I have the advantage of having read a century’s worth of subsequent novels that avoid their stories even more ruthlessly than those of James – am I ever used to that – but the writers I think of as the most Jamesian don’t write sentences like those. Saul Bellow or Alan Hollinghurst or Hotel du Lac, those are examples I have in mind. The sentences do not make me swear on the name of Dickens. Maybe you know some more cryptic examples.
This is William Dean Howells, also smart and used to James, in “Mr. James’s Later Work” (1903), which he partly writes as a dialogue with “a weary woman” – she is speaking:
“’There they are,’ as he keeps making his people say in all his late books, when they are not calling one another dear lady, and dear man, and prodigious and magnificent, and of a vagueness or a richness, or a sympathy, or an opacity. No, he is of a tremendosity, but he worries me to death; he kills me; he really gives me a headache. He fascinates me, but I have no patience with him.”

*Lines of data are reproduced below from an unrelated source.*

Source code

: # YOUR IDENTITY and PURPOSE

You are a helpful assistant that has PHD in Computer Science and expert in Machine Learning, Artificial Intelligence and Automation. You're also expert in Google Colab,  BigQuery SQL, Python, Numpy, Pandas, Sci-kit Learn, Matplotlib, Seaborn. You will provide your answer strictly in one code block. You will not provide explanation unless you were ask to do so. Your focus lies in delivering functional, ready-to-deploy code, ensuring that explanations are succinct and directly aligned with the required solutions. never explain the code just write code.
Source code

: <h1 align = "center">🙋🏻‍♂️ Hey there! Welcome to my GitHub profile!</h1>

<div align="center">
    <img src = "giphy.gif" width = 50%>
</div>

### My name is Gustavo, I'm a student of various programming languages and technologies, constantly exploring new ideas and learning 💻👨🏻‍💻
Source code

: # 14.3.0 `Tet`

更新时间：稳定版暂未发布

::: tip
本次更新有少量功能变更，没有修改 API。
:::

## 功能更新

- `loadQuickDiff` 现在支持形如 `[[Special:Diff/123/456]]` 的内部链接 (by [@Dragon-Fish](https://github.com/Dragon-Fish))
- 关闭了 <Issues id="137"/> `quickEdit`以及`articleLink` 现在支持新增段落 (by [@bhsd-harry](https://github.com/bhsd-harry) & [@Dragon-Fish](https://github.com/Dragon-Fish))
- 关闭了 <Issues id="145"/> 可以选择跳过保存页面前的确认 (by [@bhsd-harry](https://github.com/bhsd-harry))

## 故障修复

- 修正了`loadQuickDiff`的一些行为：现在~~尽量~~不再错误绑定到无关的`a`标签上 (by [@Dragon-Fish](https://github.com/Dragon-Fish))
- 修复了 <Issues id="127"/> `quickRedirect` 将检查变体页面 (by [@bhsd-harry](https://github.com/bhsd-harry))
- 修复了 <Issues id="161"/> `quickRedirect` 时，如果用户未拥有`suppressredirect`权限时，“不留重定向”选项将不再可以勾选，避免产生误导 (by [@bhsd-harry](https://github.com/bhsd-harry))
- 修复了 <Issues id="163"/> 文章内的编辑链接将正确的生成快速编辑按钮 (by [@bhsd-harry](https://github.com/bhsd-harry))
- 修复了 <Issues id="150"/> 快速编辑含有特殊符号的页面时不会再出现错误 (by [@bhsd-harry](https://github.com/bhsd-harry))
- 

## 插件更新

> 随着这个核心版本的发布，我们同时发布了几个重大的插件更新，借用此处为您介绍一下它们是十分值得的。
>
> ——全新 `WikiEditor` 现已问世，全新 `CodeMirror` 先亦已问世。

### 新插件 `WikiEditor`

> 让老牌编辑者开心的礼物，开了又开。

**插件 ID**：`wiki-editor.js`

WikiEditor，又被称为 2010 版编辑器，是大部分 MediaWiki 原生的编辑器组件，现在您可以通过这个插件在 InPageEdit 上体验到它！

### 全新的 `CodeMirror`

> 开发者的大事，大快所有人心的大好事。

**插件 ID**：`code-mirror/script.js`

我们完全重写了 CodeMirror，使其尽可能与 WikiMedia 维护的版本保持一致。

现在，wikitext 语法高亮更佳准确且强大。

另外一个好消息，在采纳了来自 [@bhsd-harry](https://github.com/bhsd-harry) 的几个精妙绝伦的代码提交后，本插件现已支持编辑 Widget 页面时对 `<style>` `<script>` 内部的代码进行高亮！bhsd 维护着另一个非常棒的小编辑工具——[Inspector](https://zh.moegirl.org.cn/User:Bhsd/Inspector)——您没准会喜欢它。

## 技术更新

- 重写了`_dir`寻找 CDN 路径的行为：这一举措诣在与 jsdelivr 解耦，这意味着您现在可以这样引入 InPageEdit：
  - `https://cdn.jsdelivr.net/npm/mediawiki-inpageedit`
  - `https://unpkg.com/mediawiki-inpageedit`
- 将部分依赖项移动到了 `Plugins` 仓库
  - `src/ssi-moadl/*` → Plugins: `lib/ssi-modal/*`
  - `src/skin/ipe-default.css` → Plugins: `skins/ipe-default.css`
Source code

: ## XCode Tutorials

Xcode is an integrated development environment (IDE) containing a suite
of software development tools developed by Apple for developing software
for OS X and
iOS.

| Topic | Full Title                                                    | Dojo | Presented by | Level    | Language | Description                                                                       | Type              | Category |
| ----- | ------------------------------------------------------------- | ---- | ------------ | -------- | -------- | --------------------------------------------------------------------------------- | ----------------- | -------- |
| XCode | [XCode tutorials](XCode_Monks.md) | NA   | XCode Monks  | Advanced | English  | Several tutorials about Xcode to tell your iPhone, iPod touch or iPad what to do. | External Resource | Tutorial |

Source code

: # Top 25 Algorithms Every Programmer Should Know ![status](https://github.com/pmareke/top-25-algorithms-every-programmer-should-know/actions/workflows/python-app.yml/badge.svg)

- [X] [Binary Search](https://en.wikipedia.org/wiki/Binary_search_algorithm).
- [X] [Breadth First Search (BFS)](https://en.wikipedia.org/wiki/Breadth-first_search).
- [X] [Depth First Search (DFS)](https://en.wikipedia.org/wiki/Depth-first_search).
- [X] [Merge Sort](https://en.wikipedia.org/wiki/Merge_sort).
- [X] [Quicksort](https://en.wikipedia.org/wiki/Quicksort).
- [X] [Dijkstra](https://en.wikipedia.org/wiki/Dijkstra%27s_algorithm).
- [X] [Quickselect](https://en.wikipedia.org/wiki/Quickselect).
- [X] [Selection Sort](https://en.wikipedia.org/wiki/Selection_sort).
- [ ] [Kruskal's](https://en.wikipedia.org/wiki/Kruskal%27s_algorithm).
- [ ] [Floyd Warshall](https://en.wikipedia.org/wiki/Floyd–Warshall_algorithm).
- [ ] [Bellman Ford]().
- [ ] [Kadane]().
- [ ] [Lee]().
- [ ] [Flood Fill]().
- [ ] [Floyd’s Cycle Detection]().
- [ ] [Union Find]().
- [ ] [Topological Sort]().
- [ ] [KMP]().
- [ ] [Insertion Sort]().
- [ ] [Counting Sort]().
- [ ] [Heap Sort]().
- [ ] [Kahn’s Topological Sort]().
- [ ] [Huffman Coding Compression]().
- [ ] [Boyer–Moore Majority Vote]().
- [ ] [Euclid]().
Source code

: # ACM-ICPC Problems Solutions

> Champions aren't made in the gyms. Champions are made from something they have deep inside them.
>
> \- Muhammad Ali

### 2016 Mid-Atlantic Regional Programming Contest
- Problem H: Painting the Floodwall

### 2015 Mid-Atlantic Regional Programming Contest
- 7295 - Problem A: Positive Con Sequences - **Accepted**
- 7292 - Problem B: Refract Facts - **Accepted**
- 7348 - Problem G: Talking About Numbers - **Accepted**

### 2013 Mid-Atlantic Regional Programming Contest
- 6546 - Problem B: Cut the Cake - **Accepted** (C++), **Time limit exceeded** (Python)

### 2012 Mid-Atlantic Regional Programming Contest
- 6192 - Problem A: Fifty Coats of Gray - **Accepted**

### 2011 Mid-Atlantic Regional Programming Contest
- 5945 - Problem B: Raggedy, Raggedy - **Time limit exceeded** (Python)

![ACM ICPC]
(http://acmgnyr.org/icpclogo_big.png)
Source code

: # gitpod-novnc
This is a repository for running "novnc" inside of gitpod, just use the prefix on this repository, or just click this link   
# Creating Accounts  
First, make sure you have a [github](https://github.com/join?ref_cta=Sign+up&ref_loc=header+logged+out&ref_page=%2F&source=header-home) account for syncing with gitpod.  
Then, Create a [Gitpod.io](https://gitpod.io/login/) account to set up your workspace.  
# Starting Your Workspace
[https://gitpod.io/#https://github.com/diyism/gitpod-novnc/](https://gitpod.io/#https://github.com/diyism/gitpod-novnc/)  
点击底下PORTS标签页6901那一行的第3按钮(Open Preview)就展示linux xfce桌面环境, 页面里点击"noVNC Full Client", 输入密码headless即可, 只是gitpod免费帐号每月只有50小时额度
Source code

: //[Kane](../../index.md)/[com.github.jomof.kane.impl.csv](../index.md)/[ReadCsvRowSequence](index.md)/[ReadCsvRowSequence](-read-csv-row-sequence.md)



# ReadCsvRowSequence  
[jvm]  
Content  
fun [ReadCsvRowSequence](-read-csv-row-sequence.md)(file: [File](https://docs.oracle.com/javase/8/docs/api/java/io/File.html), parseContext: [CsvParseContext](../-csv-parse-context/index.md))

I took the liberty of adding italics to the words that are directly borrowed from James. I think some of the others are jokes. “Tremendosity” is definitely a joke; “opacity” is not in The Wings of the Dove, at least; as for “vagueness,” this is practically a description of the novel:
an impenetrable ring fence, within which there reigned a kind of expensive vagueness made up of smiles and silences and beautiful fictions and priceless arrangements, all strained to breaking (9.4)
I had wondered if some of the adjectives that James’s characters fling at each other – “wonderful” – were perhaps examples of current slang, something he heard at dinner parties, but I guess not, or at least they were not at the parties Howells attended. They are mostly signals that I am in James-world, which is not exactly like this one ever was. The weary woman again:
“We could not bear to lose a word; every word – and there were a good many! – seemed to tell. If you took one away you seemed to miss something important. It almost destroyed me, thinking it all out. I went round days, with my hand to my forehead; and I don’t believe I understand it perfectly yet. Do you?”
No. I have two other differences from Howells’s magnificent invention. First, when I left all the words in I still thought I was missing something important, and second, it turns out I have endless patience with James, so I will bang on about him until I run out of babble. I didn’t take a fifth as many notes as I did with The Ambassadors, so I won’t go on as long as that.